When I interviewed Jim Datri, the new head of the American Advertising Federation, I asked him if the AAF would back a stimulus plan for advertising.
Jim didn't think that was such a hot idea; he's more concerned about the opposite: the government's clamping down on advertising tax deductions.
"Let's face it," he told me, "a lot of folks are asking for things right now, asking for government to come in and help them out. ... But I think when they do turn to the tax code, they're obviously going to look for ways to close loopholes and bring in revenue."
To put a slightly different spin on the old football adage, I say the best defense is a good offense. If we really believe that the great engine of advertising is the most effective stimulus to our economy -- where consumer spending accounts for 70% of all economic activity -- then we need to find ways to keep the power of persuasion going strong.

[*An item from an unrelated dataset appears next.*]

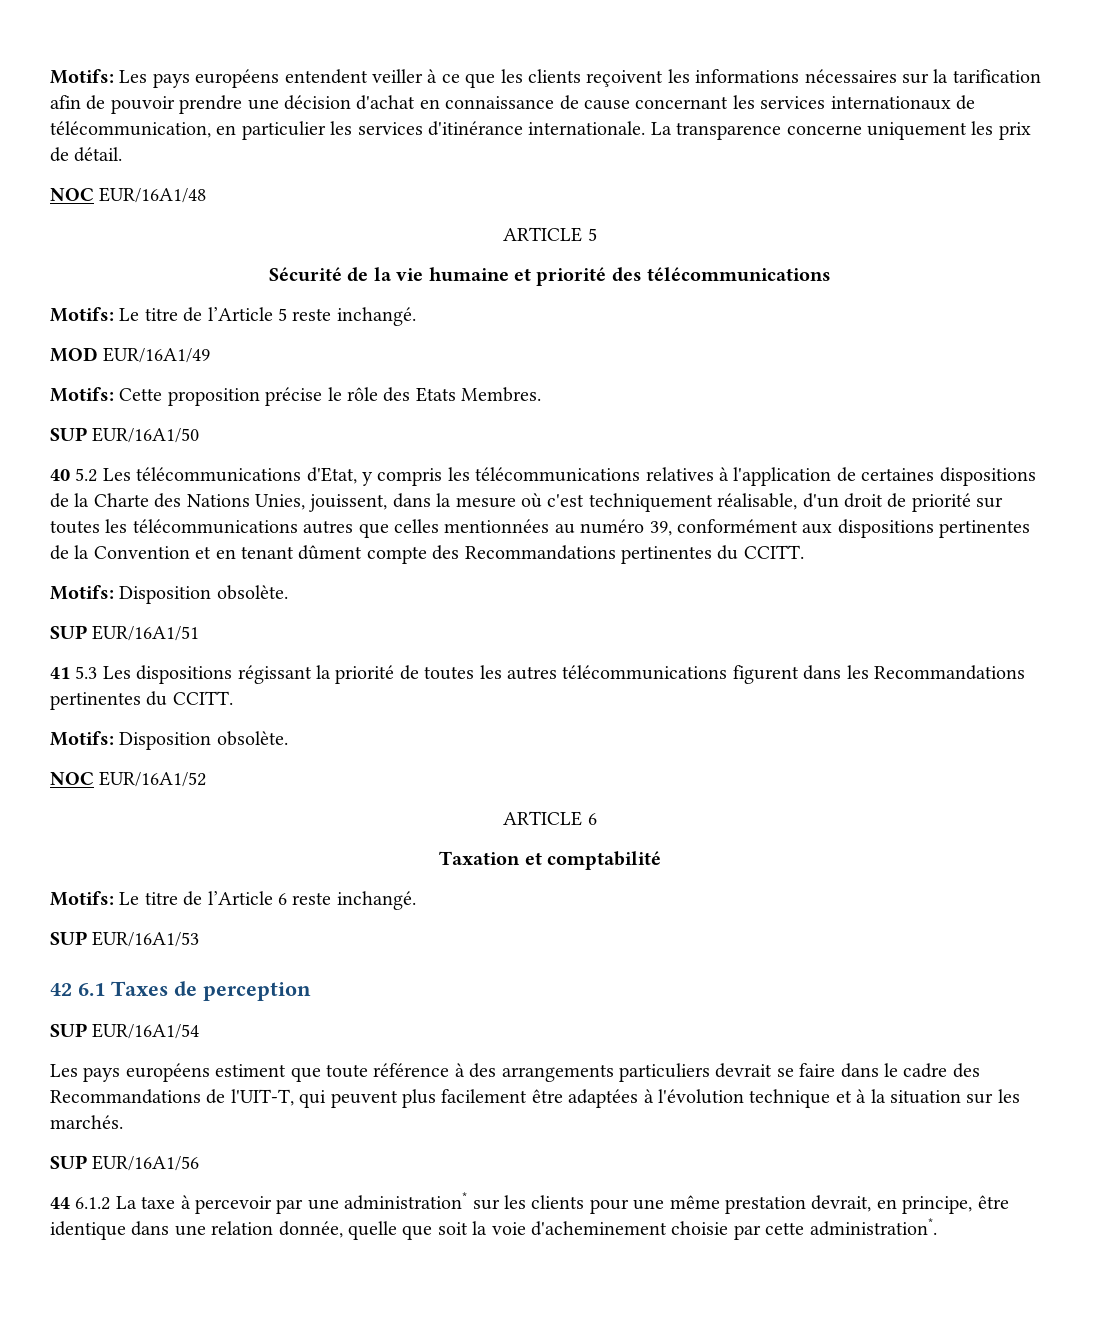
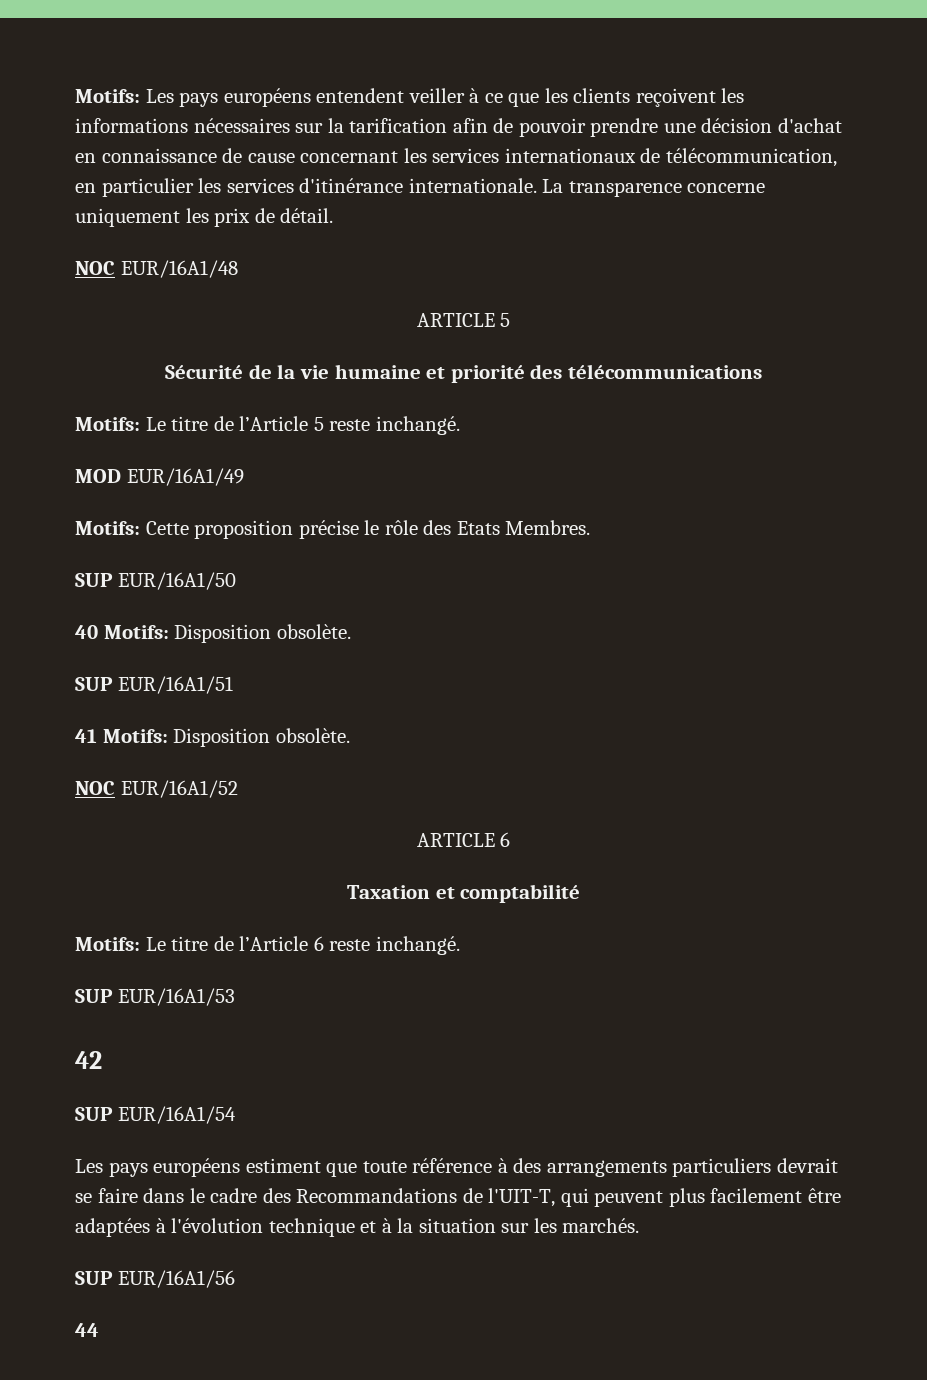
[75,467,1036,486] [50,493,1004,512] [50,519,1031,538] [50,545,804,564] 5.2 Les télécommunications d'Etat, y compris les télécommunications relatives à l'application de certaines dispositions de la Charte des Nations Unies, jouissent, dans la mesure où c'est techniquement réalisable, d'un droit de priorité sur toutes les télécommunications autres que celles mentionnées au numéro 39, conformément aux dispositions pertinentes de la Convention et en tenant dûment compte des Recommandations pertinentes du CCITT. // -> (98, 632) none
[75,665,1025,684] [50,691,233,710] 5.3 Les dispositions régissant la priorité de toutes les autres télécommunications figurent dans les Recommandations pertinentes du CCITT. // -> (97, 736) none
[78,981,311,1001] 6.1 Taxes de perception -> (102, 1060) none
[75,1192,1009,1214] [50,1218,937,1240] 6.1.2 La taxe à percevoir par une administration* sur les clients pour une même prestation devrait, en principe, être identique dans une relation donnée, quelle que soit la voie d'acheminement choisie par cette administration*. -> (99, 1330) none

What good does it do to give billions of dollars to the auto industry to keep U.S. car companies in business when they're cutting back drastically on ad budgets to move all that metal? Our sibling publication Automotive News editorialized that "Washington must stimulate consumer demand." Auto News wasn't talking about advertising (it favors tax credits and/or higher gasoline taxes), but it nevertheless said, "It's up to Congress and the White House to help get the vehicles to market."
We carried a story the other week about three car guys, with the blessing of Lee Iacocca, who are trying to raise $50 million to fund a campaign to push Detroit cars. The car companies say they don't have any extra money for a generic campaign, and they favor using the money they do have to promote their new brands.
If the government is serious about wanting American consumers to buy more fuel-efficient automobiles, as well as keeping Detroit alive and breathing, it should expand its idea of stimulus to include extra tax breaks for ad expenditures. That would give the auto industry the financial incentive to promote its crop of green cars about to come to market, as well as fund a more general "Buy Detroit" campaign. But even with government incentives, ad money would have to go where it would be most effective.
As economist Amar Bhide told Maria Bartiromo in BusinessWeek, people "just think of consumption as one big lump of stuff. In fact, it's a whole bunch of things, some of which are good for the economy in the long run and some of which are less good. So I think we'll see a cutback in the kind of things people consider dispensable. They may eat out less. They might not trade up to a larger home. But history suggests there will be no cutbacks in the consumption of the kinds of new technologies and products that ultimately make the economy grow."
What that means is that consumers aren't pulling back on things that can save them money -- not only trading down to generic brands but trading up to better-built products that conserve energy and don't waste product. Single-serving coffee makers are one example.
Over the holidays, I talked to a guy who runs a big telecommunications company, and he said his company was cutting back pretty drastically on advertising because he didn't believe consumers were in the mood to buy anything.
But if marketers can show that their products can save money, cut down on stress and help people conduct their lives more efficiently, consumers will invest their money.
The big question, as The Wall Street Journal put it the other day, is whether personal savings -- now on the uptick as consumers cut back on expenditures -- will grow to such an extent that it will dampen consumption and growth.
That's where the right mix of products and promotion comes in, and encouragement from Uncle Sam can keep ad expenditures flowing when we need them most.